In 2019, budget analysts estimated that there were 11,302 complete home listings.

Analysts Baku Patel and Jeff Kawar noted in their report published Friday that vacation rental platforms and other sources have not shared data showing how often rentals are booked and what percentage of them are booked more or less than 20 days per year, a key trigger of the Campbell’s order. Patel said budget analysts used models estimating 15 to 25% of rentals were rented less than 20 days a year and spoke with industry experts who confirmed that range was solid.

Based on their assumptions about rentals booked less than 20 days per year and the number of permits available under Campbell’s proposal, Patel and Kawar estimated that the city could lose 1,651 to 2,781 rental listings. whole-house vacations, which would represent the equivalent of a 15 percent to 25 percent drop in whole-home listings. That’s less than the two-thirds drop that Campbell said would follow if his proposal goes into effect.

Budget analysts also estimated that the drop would lead to a 14-23% drop in hotel tax revenue.

In 2019, the city raised $ 31.5 million in hotel tax revenue on vacation rentals.

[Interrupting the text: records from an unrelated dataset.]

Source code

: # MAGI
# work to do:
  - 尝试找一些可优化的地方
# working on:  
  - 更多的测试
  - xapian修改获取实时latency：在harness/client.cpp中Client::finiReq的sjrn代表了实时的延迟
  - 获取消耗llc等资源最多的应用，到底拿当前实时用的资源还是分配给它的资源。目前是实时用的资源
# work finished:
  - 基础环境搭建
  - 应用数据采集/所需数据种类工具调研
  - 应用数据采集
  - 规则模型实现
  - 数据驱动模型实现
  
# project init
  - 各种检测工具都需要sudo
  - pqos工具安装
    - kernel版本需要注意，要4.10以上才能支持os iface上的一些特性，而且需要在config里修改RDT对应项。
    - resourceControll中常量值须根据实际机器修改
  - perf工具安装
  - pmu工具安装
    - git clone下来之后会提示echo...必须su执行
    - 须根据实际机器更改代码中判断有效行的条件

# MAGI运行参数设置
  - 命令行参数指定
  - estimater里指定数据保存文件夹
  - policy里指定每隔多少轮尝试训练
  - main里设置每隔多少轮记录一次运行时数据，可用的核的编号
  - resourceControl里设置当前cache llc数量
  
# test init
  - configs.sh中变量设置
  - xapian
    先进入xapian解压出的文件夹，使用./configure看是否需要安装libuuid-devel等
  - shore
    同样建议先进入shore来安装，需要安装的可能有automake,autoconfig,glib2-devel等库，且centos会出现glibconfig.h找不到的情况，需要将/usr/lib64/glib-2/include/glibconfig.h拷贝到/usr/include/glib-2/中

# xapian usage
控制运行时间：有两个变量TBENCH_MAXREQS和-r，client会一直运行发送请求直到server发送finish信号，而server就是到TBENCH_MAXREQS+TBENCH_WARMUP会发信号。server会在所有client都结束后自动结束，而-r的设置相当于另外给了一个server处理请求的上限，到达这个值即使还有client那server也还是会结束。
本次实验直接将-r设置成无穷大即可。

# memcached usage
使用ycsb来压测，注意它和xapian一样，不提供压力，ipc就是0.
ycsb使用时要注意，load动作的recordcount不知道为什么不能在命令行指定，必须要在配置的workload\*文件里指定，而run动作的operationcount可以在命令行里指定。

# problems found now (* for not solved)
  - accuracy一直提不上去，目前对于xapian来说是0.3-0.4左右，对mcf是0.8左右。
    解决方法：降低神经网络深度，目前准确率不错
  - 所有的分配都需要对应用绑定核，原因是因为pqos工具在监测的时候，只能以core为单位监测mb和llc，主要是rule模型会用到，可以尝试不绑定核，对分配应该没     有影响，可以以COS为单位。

Patel and Kawar estimated a drop in hotel tax collections from $ 4.4 million to $ 7.3 million had Campbell’s order been in effect, but noted that the pandemic could reduce the immediate budget loss given the continued pressure on tourism.

Data provided to VOSD by AirDNA, an analytics company focused on short-term rentals, reveals how the pandemic impacted the industry in San Diego – and how bookings changed month-to-month even before the health crisis.

AirDNA data shows vacation rental listings on Airbnb and VRBO platforms were down 28% in January compared to January 2020. The number of listings with at least one booking in January also fell by 39%. from 9,360 in January 2020 to 5,718 last month.

Here’s a look at how the number of active vacation rentals has fluctuated since 2019 and during the pandemic.

In December and January, the number of entire home rentals with at least one reservation fell below the nearly 5,400 permits the city would give annually to hosts who rent their homes more than 20 days a year. The number of Airbnb and VRBO listings for the whole house surpassed 6,500 every two months.

The difference is that the properties listed are not necessarily active short-term rentals.

AirDNA spokeswoman Kristina Sprindyte and Jonah Mechanic, whose San Diego-based company manages vacation rentals and has been defending rental operators for years, said a certain percentage of rentals have temporarily disappeared from the market because some hosts choose to use them in different ways during the pandemic.

For example, Mechanic said some hosts who live outside of San Diego most of the year chose to stay in their second homes during the pandemic as work and school moved online, or rented during the pandemic. weeks or months rather than for the shorter trips which were far more common in the past. Some of these homes remain listed on rental sites.

Mechanic said he hopes Campbell’s proposal will pass and give the vacation rental industry more certainty as the economy recovers.

He believes the ordinance is also needed to help the city accurately assess the number and types of vacation rentals available. In the absence of this information, Mechanic said, the impact of the regulations will not be fully clear until after they are implemented.

“I don’t think anyone will be able to give exact numbers until the dust finally settles on this,” Mechanic said.